The fusion occurs in the Sun’s core, where pressure and temperature are high enough. Outside this region, fusion doesn’t occur. Now, the region outside the core is still loaded with hydrogen, even after the core itself runs out of fuel. It’s like having a gas can in your car trunk; your main tank can still run out. You would have to somehow get the fuel into the core of the star, and that’s not really possible.
Worse, by adding mass to the outer layers, you are basically adding to the compression in the Sun’s core. The fusion reactions in the core are extremely sensitive to pressure and temperature, so adding mass will actually increase the fusion rate, bringing the inevitable that much closer.

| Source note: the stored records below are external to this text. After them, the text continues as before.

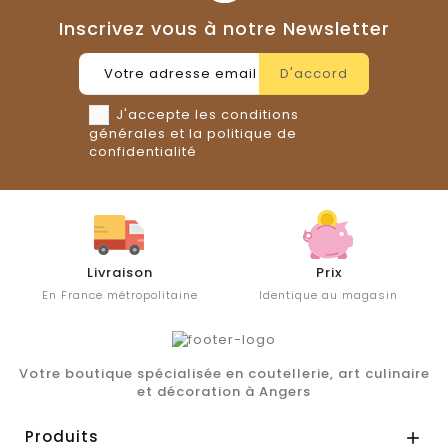
Inscrivez vous à notre Newsletter
J'accepte les conditions
générales et la politique de
confidentialité
Livraison
Prix
En France métropolitaine
Identique au magasin
Votre boutique spécialisée en coutellerie, art culinaire
et décoration à Angers
Produits


To make the Sun last longer, you’d want to remove mass. I’m not sure how you could do that. 
Yes, getting rid of solar mass will allow us to keep the sun around for a much longer time. Lower mass stars burn happily at a slower pace for a longer time. Higher mass stars have shorter lifetimes and burnout in a flashier, red-giant fashion.
In any case, you’re fighting a losing battle. No energy source lasts forever and the sun is no exception. Even if you engineer a way to avoid Red-Giant baking of our Earth, you’d have to keep moving Terra Firma in closer and closer to the sun to get the an equivalent amount of flux (energy per unit time per unit area) to the Earth’s surface to keep it habitable as the star slowly dies. Eventually it wouldn’t matter how close you got, there just wouldn’t be enough energy.
All good things must come to an end. The Sun and Earth being no exception.
I wouldn’t worry it. I’d say there’s a pretty good chance human beings won’t be around to deal with the issue when the time comes. Better to worry about things that directly effect the survival of humanity in the short term rather than looking at billions of years down the road.
To wit, look out for them rogue asteroid and comet planet-killers!
…I’d venture to say that if human beings (Or whatever had evolved from us) were still around by the time the sun starts running out of fuel, we’d have the technological ability to rectify the situation. If we even cared, that is.